Immediately afterwards, the Princess and the Vedda try to deal with the truth. She cries over the dead body of her husband and accuses the Vedda King of killing him, and the Vedda confesses that he didn’t have a choice, but to save his life. Then, he expresses his feelings for her, which she replies that in her opinion, the truth as she sees it as seen earlier in the drama:

(How can I believe these lies you are saying? I don’t have any other help or protection. My only option for certain is to die here.)

This verse encapsulates the plight of the Princess: she knows he is lying but she also knows she only has two choices, either to die, or accept the Vedda’s proposal. Sarachchandra looked at the story from a very humanitarian perspective, the limited choices available for women to survive in the patriarchal society and this perspective is presented subtly, Kumarasinghe said.

The Vedda King marvels how the Princess dismissed her love for Prince Maname and sought a Vedda instead. She responds that she wanted to prevent Prince Maname from assassinating him and her thought was to give the sword to him, therefore, she saved his life. His ego hurt, Vedda King declares that he won on his own merits, with no help from her, and leaves her.

Kumarasinghe said analysing this scene, “helpless, Princess Maname tries to secure the love of the Vedda by telling him that she wanted to give the sword to him, which we, the audience know, is not true. She didn’t try to give the sword to anyone.” On the other hand, he explained that the Vedda King accuses her of trying to give the sword to her husband, clearly rejecting her opinion that damages his image as a ‘man’ in the patriarchal society. The women have become a tool in the men’s world and Sarachchandra pointed out the errors in the patriarchy that condemns independent women.

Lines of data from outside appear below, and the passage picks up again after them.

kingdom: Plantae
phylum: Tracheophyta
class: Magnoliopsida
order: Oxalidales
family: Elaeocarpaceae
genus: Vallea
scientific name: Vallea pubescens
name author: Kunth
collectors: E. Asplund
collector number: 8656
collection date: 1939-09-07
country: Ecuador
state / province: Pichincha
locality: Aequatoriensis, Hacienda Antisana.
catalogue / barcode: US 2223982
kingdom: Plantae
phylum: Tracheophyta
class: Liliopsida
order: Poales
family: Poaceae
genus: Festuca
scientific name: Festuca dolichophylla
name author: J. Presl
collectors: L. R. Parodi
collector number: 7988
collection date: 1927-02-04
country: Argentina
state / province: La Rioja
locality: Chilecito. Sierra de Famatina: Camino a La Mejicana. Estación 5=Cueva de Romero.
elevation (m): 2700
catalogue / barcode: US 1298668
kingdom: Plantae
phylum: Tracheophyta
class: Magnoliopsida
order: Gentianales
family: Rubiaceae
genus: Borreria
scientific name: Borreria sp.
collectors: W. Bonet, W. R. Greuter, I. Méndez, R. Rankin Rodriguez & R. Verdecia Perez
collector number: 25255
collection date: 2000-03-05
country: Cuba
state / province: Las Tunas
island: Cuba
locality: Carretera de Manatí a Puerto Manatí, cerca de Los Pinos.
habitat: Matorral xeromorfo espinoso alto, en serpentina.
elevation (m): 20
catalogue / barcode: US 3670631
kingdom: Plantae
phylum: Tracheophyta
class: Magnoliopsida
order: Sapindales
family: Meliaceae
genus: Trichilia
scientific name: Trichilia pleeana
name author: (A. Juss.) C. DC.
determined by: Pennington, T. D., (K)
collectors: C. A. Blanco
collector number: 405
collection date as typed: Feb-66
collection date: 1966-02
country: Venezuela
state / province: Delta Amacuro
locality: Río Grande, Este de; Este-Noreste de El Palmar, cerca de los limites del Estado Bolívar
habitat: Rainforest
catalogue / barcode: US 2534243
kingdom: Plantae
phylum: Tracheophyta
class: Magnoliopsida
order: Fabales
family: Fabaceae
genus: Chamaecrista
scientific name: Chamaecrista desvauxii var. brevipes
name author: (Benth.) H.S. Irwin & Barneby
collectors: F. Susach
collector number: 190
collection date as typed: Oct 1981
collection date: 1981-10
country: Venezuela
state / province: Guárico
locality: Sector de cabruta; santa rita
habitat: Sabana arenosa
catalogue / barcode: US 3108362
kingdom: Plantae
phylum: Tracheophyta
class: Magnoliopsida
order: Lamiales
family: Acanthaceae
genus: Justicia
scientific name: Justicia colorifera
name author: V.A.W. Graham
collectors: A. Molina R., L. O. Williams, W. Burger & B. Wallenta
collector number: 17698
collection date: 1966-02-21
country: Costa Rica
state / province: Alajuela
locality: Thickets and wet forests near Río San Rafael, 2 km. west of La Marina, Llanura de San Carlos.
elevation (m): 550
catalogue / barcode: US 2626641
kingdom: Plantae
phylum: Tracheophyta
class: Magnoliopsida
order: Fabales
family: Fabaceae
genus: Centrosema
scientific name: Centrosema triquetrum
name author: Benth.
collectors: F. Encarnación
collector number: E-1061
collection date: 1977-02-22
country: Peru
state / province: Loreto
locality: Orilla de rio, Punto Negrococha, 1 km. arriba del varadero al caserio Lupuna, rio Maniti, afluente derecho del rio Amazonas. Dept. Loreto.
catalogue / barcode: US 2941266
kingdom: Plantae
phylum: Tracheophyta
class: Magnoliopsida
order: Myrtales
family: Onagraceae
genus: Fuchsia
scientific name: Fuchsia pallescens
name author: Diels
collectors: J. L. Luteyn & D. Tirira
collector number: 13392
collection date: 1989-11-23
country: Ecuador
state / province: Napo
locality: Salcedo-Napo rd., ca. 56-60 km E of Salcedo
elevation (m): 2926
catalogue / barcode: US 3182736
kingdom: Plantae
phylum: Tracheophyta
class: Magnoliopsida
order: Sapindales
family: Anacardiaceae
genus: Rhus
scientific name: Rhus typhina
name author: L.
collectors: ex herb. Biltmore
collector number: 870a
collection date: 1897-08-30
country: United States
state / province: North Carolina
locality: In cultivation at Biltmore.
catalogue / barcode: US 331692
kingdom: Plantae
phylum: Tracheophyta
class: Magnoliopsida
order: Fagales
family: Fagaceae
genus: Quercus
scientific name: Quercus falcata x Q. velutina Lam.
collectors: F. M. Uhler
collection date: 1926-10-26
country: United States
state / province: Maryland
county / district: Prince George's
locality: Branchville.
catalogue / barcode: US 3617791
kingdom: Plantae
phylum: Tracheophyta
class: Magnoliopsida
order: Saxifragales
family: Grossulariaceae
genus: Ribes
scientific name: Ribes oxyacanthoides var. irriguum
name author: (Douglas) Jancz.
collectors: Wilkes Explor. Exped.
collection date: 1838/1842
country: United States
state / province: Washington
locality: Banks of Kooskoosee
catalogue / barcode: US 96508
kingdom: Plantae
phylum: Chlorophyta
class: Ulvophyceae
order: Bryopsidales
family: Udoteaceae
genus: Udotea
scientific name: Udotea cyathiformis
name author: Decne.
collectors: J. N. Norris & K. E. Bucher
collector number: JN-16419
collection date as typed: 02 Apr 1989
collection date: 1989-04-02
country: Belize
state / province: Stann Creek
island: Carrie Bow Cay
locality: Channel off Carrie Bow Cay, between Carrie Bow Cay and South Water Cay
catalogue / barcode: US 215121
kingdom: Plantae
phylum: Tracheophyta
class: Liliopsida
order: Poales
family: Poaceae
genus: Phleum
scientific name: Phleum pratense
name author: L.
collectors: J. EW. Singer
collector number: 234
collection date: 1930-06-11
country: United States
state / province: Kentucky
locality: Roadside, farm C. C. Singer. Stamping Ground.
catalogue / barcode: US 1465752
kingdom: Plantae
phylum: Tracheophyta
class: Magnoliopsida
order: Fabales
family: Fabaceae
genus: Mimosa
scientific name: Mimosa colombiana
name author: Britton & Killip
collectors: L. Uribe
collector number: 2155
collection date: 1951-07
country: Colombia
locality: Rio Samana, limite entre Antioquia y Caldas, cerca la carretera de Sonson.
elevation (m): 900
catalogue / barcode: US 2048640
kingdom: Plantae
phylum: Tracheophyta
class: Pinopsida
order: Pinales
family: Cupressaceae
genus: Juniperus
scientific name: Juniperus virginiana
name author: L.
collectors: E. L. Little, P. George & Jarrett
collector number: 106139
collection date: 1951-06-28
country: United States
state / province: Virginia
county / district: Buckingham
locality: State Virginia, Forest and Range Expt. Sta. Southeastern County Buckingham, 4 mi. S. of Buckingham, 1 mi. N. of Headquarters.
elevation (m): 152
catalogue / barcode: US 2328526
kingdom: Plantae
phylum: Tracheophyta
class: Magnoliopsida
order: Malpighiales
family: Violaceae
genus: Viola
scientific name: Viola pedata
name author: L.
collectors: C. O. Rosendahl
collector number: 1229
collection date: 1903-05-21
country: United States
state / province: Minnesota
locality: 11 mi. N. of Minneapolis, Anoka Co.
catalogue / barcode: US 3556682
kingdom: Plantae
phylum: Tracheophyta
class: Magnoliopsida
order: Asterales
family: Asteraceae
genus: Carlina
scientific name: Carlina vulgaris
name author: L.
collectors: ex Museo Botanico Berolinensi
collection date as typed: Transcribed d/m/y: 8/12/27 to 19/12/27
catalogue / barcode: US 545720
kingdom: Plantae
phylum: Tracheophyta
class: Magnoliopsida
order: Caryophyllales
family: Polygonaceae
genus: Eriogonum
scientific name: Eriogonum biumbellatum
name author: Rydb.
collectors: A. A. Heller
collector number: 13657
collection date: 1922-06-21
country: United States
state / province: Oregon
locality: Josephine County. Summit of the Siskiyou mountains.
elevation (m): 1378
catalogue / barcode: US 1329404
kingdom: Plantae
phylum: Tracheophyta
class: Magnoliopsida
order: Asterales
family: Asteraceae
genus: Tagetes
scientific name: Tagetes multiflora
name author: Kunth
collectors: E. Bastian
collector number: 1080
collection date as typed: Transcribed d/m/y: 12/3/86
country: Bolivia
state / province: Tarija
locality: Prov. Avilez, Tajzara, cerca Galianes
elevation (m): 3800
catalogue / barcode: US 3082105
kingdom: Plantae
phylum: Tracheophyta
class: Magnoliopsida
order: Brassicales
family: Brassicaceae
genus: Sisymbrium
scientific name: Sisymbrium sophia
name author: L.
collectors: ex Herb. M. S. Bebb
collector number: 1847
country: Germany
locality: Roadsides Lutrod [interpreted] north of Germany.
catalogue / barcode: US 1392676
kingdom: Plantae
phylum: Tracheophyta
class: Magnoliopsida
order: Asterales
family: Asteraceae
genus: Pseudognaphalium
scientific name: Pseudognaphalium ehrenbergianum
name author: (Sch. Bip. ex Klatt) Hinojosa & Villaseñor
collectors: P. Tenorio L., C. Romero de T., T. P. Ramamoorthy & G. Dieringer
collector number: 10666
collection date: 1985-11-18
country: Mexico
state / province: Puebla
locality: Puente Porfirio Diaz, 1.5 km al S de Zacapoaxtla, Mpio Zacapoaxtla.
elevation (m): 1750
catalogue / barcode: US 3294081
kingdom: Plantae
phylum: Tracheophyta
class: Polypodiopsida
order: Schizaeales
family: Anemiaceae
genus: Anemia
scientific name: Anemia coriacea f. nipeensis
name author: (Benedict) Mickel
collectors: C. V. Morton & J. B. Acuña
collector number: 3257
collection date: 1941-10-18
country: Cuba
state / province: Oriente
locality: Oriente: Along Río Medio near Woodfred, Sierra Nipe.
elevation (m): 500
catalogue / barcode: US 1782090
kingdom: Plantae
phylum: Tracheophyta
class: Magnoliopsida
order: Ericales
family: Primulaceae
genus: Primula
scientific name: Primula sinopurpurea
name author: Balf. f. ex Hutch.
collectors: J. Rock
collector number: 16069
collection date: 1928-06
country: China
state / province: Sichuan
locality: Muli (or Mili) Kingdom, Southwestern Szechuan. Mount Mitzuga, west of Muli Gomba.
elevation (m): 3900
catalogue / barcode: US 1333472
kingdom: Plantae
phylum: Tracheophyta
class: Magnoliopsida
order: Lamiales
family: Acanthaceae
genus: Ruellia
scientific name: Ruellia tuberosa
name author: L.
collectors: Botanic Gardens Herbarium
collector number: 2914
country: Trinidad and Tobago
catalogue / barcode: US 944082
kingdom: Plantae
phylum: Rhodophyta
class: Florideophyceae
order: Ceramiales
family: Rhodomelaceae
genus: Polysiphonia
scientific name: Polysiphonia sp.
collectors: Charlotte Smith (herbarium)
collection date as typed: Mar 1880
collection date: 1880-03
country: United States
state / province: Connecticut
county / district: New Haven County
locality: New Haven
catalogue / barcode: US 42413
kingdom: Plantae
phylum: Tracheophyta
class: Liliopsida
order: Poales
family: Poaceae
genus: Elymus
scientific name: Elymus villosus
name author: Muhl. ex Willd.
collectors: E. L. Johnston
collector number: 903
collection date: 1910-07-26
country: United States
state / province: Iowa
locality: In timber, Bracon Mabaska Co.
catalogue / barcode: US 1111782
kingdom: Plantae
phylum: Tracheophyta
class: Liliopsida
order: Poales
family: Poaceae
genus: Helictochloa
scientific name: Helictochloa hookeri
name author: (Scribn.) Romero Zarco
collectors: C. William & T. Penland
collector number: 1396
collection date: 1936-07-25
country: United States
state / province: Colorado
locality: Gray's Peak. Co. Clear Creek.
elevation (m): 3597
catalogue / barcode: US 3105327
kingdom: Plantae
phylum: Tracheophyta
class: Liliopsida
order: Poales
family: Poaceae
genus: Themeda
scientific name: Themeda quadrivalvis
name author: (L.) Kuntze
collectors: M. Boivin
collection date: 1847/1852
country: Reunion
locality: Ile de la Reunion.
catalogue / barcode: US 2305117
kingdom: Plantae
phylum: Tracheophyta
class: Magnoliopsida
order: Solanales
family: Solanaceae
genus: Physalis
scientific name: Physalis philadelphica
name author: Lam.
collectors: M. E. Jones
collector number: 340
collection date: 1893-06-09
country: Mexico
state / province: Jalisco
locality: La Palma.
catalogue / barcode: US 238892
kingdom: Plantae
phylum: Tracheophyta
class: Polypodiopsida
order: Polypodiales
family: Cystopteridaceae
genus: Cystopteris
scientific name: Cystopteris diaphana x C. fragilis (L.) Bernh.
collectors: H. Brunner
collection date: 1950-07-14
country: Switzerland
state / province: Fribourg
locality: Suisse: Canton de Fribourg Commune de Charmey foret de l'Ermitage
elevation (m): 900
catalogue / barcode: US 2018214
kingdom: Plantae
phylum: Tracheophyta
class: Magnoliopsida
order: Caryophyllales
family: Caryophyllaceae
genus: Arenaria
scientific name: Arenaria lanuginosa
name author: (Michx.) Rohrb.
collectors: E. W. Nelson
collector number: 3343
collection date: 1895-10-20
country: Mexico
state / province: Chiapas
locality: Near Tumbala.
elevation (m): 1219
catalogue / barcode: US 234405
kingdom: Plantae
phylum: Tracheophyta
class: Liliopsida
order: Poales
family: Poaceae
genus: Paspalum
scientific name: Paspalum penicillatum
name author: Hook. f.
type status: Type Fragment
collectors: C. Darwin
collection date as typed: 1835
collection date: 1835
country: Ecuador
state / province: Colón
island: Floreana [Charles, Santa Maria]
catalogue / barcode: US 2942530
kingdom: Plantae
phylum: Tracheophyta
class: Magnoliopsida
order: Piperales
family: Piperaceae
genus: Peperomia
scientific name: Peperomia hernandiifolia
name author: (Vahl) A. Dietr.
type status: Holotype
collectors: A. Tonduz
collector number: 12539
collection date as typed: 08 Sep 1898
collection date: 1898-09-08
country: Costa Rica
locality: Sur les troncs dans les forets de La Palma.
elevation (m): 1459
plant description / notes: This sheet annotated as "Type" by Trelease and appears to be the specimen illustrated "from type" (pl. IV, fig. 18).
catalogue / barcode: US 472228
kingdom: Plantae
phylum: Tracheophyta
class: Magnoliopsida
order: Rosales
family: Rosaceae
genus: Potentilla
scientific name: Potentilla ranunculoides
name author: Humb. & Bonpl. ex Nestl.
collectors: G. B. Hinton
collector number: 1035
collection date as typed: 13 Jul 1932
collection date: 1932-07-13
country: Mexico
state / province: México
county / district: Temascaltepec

“This is not a story of betrayal. This is a story of unfortunate circumstances and Sarachchandra’s Princess Maname looks at the world in a very humanitarian way, and pays the price for voicing her opinions.”

Actor and director Kaushalya Fernando said, the story touches a sensitive point, where, as usual, the blame is put on the woman. “Men are free to express their opinions and even distort the truth, but the woman is judged for forming independent opinions.” It was a matter of survival for her, and the society, being backward, overlooks it, she added.

Manorathna said, throughout the drama, Sarachchandra tries to bring out different facets of women; her love, her kindness, her empathy, her fear. “Her plight is unfortunate and in a patriarchal society, very much a possibility.”

Unlike in the Jathaka Story where the Princess was punished at the end, Sarachchandra concludes his play with a heartfelt lamentation by the Princess before she dies of a broken heart.

(Don’t you have any sympathy for me, I don’t have any other help. Please be kind, my beloved, fine King. Why are you so stubbornly leaving me?)

Maname was a futuristic drama, that even 60 years after its production, we are yet to catch up with it. “Sarachchandra never judged women through Princess Maname. He judged the society that judged women,” Fernando said.